For the missing data cases we estimate the covaraince pairwise only from the non-missing residuals

# Discard the zero or randomly inserted values for the Y response
res_miss <- residuals(mod_miss, type = "response")
res_miss[is.na(as.matrix(data_missing[yvars]))] <- NA
(V_miss_res <- cov(residuals(mod_miss, type = "response"), use = "pairwise.complete.obs")) # Same as V_miss
##            [,1]       [,2]       [,3]
## [1,] 1.58372960 0.95841259 0.05914083
## [2,] 0.95841259 1.44000528 0.04676089
## [3,] 0.05914083 0.04676089 0.09372410
res_miss_random <- residuals(mod_miss_random, type = "response")
res_miss_random[is.na(as.matrix(data_missing[yvars]))] <- NA
(V_miss_random_res <- cov(residuals(mod_miss_random, type = "response"), use = "pairwise.complete.obs")) # Same a V_miss_random
##           [,1]       [,2]       [,3]
## [1,] 1.5398882 0.93077785 0.18555207
## [2,] 0.9307779 1.42270697 0.07105762
## [3,] 0.1855521 0.07105762 1.57737015

These also turn out the same as the estimated value from the model. The random data approach underestimates variance/covariance less than the zeroes-for-missing-data approach relative to the full model (which itself overestimates the true data). Though looking at correlation rather than covariance shows it’s not quite as intuitive. Since the zeros approach underestimates the overall variance it estimates higher correlation than the random data approach, and both are underestimates:

cov2cor(V_true)
##           [,1]      [,2]      [,3]
## [1,] 1.0000000 0.7119526 0.5809170
## [2,] 0.7119526 1.0000000 0.6383799
## [3,] 0.5809170 0.6383799 1.0000000
cov2cor(V_full)
##           [,1]      [,2]      [,3]
## [1,] 1.0000000 0.6282979 0.5727993
## [2,] 0.6282979 1.0000000 0.5993062
## [3,] 0.5727993 0.5993062 1.0000000
cov2cor(V_miss)
##           [,1]      [,2]     [,3]
## [1,] 1.0000000 0.6346437 0.153463
## [2,] 0.6346437 1.0000000 0.127250
## [3,] 0.1534630 0.1272500 1.000000
cov2cor(V_miss_random) # Way underestimates correlation
##           [,1]       [,2]       [,3]
## [1,] 1.0000000 0.62884515 0.11903310
## [2,] 0.6288452 1.00000000 0.04742414
## [3,] 0.1190331 0.04742414 1.00000000

Anectodotally, the general patterns above are consistent across different random seeds.

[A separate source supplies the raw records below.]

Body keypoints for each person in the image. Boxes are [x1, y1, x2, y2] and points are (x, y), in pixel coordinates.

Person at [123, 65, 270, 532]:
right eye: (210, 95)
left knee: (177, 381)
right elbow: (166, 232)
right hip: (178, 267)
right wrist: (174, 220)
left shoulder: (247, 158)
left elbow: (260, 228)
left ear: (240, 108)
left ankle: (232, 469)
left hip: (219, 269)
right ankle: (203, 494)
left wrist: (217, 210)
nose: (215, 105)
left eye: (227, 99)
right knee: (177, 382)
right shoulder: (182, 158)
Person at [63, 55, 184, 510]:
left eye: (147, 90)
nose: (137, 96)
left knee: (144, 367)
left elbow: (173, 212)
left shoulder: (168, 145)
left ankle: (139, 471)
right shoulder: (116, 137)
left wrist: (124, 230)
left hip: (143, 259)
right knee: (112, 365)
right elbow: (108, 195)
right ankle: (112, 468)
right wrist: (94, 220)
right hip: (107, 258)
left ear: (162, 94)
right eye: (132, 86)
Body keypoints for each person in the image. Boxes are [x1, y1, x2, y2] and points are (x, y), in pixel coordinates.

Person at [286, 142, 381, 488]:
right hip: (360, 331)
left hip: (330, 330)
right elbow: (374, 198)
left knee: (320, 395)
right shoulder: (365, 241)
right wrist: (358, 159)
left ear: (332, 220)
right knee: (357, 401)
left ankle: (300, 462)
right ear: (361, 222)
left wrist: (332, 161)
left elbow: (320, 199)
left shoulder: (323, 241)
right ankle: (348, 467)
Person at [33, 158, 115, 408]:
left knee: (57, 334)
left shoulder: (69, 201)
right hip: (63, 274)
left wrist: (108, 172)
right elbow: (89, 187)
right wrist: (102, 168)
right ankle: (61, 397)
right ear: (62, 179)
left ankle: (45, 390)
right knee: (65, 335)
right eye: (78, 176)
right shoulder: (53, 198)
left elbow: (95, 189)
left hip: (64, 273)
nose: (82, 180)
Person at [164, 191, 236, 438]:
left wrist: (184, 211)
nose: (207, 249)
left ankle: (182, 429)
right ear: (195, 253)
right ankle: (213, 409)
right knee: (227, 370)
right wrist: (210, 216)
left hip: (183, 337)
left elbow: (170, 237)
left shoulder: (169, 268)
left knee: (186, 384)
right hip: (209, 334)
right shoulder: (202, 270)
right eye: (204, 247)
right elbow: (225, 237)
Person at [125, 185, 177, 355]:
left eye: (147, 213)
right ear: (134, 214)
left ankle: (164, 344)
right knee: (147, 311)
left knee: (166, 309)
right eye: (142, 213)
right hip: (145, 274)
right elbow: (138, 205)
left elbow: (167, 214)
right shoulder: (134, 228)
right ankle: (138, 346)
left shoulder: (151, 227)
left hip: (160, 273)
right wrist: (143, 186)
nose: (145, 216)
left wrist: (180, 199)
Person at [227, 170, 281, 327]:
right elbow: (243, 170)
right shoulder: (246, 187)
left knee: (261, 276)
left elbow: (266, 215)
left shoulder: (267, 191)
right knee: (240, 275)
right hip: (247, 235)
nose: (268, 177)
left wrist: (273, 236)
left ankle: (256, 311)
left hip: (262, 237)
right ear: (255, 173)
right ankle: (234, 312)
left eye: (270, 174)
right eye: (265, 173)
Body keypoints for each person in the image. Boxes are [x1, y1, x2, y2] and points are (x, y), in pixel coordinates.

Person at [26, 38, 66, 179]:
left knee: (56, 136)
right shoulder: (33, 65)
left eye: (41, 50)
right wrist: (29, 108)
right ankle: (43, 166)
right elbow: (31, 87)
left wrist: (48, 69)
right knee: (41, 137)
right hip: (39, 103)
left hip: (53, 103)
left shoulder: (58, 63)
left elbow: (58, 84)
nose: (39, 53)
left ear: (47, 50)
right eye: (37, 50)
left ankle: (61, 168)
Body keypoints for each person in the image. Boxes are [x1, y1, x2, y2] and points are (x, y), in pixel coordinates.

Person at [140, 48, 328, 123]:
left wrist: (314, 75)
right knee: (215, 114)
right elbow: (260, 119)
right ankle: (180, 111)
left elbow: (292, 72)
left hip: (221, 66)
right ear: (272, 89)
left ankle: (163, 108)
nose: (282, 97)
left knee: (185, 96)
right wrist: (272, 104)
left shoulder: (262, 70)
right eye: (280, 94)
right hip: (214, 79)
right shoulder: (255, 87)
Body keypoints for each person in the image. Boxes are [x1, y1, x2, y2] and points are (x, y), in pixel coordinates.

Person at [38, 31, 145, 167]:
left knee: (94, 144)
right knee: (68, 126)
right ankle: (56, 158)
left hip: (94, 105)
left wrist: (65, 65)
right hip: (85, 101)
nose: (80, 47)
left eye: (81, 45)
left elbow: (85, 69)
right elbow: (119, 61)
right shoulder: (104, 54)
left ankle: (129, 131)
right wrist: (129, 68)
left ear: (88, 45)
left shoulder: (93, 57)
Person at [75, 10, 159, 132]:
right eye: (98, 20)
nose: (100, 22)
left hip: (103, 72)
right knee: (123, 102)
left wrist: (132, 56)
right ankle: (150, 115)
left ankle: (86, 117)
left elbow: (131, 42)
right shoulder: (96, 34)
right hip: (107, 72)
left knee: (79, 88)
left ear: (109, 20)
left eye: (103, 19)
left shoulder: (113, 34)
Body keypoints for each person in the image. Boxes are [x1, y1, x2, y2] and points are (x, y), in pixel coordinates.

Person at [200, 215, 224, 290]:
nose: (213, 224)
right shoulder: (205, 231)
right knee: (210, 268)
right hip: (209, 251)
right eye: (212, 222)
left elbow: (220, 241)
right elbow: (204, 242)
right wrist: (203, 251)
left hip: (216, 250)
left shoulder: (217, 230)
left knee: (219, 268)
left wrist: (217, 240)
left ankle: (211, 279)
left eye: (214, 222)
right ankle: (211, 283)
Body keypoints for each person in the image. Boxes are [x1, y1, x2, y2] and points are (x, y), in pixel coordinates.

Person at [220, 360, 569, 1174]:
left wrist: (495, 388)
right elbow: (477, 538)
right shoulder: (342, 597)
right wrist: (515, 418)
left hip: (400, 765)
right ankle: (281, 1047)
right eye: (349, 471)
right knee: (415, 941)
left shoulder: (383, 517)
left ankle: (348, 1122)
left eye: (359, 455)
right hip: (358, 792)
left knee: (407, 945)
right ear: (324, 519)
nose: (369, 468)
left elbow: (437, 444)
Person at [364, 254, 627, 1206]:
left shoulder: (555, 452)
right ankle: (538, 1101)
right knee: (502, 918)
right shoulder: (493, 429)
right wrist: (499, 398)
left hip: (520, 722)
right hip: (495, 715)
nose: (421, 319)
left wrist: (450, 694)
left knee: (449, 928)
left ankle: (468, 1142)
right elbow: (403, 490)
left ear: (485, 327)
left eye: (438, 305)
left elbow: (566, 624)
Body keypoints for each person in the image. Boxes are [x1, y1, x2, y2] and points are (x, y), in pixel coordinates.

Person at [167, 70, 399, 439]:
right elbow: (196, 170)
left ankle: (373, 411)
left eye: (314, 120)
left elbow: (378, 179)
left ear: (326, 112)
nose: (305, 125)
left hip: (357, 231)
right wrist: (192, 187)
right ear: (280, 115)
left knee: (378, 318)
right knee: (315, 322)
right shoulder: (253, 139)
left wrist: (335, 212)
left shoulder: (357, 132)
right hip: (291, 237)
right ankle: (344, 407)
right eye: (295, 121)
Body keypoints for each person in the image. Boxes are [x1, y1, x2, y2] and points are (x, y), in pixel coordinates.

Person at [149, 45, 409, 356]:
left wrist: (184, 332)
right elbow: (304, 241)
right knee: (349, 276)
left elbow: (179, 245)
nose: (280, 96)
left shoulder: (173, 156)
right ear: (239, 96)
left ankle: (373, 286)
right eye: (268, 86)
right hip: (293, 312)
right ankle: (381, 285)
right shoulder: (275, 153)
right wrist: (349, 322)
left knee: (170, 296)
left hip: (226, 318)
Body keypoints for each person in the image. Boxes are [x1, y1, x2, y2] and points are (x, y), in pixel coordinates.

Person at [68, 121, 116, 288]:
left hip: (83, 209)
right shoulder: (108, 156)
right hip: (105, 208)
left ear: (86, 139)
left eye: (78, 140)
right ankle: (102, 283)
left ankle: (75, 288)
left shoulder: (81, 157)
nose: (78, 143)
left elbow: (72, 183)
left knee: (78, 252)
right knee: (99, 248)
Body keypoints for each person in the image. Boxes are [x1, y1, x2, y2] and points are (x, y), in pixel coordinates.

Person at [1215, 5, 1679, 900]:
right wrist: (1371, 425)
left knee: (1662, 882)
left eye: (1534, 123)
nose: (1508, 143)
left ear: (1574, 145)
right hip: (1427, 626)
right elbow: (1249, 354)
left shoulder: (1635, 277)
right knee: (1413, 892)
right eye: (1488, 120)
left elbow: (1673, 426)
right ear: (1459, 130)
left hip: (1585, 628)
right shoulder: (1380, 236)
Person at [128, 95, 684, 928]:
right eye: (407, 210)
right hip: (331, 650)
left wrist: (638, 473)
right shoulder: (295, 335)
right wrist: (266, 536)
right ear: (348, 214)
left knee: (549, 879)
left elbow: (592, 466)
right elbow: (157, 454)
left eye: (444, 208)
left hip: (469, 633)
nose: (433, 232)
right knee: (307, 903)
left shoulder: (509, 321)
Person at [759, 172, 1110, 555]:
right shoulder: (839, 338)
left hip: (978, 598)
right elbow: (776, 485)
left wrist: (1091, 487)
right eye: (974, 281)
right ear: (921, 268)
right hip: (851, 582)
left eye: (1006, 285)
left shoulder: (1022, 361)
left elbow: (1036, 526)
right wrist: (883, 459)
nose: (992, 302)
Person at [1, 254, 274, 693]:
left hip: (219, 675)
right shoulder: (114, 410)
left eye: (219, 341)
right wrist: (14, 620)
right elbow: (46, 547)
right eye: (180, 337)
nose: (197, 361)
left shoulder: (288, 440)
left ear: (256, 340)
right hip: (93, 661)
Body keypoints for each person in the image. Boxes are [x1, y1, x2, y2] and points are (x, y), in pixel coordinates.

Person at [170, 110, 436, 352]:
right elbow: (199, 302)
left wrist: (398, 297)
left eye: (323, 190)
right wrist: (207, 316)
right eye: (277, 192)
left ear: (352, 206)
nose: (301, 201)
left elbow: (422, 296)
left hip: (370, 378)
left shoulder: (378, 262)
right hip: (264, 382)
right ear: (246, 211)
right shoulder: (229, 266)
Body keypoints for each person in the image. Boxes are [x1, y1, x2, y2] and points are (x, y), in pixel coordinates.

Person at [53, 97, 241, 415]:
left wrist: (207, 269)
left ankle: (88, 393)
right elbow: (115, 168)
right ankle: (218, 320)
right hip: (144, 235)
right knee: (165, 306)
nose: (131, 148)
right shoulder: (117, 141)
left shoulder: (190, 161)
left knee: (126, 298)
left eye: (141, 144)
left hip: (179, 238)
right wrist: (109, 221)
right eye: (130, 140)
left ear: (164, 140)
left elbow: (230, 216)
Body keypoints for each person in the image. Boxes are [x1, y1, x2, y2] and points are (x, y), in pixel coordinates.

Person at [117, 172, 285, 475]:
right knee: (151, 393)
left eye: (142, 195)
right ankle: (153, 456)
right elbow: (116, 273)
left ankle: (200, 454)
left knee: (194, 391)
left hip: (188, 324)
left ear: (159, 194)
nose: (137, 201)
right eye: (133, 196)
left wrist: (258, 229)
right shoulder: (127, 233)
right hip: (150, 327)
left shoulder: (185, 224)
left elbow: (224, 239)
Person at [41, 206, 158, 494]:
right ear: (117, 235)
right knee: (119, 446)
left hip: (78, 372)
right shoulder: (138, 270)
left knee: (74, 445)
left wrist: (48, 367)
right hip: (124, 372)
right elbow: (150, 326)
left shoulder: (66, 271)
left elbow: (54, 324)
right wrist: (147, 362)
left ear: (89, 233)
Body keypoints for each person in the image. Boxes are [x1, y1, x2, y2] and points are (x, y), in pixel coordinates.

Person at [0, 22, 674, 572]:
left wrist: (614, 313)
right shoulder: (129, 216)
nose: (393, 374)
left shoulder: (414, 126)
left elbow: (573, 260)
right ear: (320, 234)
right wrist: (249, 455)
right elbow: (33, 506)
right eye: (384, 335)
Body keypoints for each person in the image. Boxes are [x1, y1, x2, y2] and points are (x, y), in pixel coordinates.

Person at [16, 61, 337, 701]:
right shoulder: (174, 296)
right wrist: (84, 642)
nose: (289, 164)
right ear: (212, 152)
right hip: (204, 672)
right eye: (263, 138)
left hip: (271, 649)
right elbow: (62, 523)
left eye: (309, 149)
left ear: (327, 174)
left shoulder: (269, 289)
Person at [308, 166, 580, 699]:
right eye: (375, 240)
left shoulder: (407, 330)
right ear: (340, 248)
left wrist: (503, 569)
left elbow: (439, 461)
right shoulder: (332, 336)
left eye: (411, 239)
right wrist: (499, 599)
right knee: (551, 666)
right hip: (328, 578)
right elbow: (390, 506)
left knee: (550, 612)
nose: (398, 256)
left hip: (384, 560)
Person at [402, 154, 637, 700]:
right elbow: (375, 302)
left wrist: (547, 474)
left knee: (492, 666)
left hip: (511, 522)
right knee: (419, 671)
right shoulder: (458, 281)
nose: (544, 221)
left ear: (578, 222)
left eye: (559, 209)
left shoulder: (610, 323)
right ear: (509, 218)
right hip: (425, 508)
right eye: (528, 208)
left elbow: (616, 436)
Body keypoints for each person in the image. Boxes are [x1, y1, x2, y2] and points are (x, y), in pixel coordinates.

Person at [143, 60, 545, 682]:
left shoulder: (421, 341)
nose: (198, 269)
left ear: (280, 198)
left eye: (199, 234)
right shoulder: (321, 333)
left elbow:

Crap, am I going to have to fit all those latent random effects as in ?mgcv::missing.data? That’s both ugly and computationally intense, as I’ll need to fit a random effects term for each output in each formula each with all those effect levels, and that will blow up in the real model that has both more outcomes and more parameters.